### What the task requires
In the listing, some lines may hold the string "Journalism"; report how many do, as a bare number.

### Source material
[Start of Attachment]

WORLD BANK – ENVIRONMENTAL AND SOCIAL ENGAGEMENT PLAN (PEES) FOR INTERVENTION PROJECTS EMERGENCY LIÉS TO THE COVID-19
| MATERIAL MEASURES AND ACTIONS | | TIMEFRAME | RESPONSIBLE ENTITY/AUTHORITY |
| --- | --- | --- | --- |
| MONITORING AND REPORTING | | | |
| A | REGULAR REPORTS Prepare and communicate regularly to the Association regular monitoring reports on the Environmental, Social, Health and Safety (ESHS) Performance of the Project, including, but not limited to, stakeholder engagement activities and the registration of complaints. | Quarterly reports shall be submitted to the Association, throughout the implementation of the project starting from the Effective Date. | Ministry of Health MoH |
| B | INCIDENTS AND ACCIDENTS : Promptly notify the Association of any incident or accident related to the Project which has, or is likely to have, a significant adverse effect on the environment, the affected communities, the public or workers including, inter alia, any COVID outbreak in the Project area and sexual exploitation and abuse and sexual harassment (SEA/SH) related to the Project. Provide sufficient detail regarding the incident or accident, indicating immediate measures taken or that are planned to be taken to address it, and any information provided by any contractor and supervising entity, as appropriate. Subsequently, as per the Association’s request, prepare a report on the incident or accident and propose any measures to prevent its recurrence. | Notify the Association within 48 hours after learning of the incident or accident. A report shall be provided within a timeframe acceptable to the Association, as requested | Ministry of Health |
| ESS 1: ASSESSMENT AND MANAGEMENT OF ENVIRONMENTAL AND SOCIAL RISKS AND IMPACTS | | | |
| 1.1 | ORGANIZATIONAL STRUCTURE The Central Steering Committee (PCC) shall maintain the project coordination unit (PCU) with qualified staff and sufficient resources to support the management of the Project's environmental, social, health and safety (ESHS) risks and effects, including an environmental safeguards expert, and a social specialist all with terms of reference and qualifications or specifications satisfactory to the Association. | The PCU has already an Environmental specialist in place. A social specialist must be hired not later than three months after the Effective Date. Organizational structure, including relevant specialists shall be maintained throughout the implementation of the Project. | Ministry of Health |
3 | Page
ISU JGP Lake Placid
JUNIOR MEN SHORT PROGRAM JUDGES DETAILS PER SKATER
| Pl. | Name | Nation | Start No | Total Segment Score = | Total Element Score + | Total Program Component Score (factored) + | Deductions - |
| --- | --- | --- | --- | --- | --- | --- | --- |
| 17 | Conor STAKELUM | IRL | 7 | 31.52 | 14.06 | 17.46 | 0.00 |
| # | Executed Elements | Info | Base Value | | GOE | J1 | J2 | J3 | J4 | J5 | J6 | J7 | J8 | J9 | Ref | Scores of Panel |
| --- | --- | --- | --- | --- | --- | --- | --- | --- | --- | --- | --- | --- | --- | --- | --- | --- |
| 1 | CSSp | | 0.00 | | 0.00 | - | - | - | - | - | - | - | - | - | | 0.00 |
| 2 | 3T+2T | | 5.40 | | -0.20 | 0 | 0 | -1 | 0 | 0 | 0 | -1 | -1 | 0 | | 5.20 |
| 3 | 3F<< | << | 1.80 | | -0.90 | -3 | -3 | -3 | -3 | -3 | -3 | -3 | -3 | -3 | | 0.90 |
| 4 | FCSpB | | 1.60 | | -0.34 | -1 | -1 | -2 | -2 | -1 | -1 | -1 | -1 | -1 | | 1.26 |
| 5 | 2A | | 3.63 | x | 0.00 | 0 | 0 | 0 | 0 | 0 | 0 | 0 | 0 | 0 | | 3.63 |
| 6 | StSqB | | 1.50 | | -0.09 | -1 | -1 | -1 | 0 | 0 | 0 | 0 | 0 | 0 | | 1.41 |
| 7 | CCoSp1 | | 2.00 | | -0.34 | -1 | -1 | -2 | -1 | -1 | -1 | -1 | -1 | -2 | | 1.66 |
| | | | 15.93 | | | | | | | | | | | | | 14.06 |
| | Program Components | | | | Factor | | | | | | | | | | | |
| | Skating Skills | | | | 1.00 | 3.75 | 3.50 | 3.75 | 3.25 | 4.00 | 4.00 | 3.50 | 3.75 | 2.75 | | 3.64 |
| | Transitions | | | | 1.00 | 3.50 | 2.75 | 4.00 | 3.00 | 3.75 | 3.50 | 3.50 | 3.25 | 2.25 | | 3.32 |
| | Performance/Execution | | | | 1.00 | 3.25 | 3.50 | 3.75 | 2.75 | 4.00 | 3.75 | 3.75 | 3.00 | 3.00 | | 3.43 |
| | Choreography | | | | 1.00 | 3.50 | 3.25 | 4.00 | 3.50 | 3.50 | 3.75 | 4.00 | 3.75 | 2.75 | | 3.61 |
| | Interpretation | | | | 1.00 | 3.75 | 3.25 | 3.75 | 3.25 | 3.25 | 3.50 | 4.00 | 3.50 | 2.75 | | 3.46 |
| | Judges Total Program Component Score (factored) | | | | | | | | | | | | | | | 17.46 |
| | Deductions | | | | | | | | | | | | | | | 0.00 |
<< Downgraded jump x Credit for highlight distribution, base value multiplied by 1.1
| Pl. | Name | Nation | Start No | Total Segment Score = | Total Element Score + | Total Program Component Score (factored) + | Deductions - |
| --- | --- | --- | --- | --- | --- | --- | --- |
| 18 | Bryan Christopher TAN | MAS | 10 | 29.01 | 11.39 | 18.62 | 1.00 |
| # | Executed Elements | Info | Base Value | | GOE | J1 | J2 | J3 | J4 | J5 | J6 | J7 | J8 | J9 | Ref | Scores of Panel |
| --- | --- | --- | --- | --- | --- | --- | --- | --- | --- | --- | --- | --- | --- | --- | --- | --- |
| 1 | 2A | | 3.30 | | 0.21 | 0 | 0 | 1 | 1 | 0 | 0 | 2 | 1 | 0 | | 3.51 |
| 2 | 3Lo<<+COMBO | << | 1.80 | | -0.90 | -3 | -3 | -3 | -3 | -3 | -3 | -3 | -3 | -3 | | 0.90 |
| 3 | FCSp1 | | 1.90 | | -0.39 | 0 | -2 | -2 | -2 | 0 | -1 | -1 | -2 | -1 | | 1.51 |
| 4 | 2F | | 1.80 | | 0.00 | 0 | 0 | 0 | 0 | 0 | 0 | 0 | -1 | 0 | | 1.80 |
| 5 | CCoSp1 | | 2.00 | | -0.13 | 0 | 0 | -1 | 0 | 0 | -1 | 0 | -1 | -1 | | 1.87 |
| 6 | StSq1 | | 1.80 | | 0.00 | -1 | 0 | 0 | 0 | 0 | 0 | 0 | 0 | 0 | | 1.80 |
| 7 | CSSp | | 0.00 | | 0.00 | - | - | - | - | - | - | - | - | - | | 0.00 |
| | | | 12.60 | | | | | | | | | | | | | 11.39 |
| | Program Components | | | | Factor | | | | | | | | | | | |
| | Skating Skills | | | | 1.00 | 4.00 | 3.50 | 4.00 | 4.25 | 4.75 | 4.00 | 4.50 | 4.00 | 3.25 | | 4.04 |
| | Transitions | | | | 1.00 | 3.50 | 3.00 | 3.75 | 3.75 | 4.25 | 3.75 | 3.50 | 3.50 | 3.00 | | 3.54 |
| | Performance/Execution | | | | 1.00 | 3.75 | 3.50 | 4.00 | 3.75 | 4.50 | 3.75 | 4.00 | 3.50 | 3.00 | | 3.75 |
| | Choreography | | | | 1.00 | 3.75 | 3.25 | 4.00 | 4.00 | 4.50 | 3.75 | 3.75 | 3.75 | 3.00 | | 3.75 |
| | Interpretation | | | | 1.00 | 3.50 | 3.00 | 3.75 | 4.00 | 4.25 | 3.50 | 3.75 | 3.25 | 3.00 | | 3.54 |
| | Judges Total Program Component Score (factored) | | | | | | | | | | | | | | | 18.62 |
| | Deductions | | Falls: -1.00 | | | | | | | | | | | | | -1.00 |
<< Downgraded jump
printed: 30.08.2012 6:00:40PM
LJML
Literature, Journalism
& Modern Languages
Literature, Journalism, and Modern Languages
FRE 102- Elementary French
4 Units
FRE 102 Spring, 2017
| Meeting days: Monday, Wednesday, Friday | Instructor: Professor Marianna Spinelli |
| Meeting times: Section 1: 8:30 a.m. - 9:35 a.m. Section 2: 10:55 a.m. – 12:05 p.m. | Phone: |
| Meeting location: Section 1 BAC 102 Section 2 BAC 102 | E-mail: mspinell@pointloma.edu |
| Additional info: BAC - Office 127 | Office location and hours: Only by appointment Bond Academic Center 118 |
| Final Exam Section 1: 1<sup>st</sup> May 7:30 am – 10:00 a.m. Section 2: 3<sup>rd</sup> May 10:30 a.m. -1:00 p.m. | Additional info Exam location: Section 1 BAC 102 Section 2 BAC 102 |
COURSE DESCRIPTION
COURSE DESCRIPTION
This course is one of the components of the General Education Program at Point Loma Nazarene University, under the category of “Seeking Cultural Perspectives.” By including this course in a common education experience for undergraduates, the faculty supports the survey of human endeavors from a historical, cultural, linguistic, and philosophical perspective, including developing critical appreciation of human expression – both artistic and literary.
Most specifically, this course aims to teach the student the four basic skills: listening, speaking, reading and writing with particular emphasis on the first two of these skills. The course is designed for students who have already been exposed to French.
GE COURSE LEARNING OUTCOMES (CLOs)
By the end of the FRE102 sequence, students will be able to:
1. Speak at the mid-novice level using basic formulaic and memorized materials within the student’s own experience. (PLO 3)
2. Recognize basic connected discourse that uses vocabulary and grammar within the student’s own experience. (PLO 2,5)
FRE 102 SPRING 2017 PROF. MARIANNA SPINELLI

[End of Attachment]

### Answer
2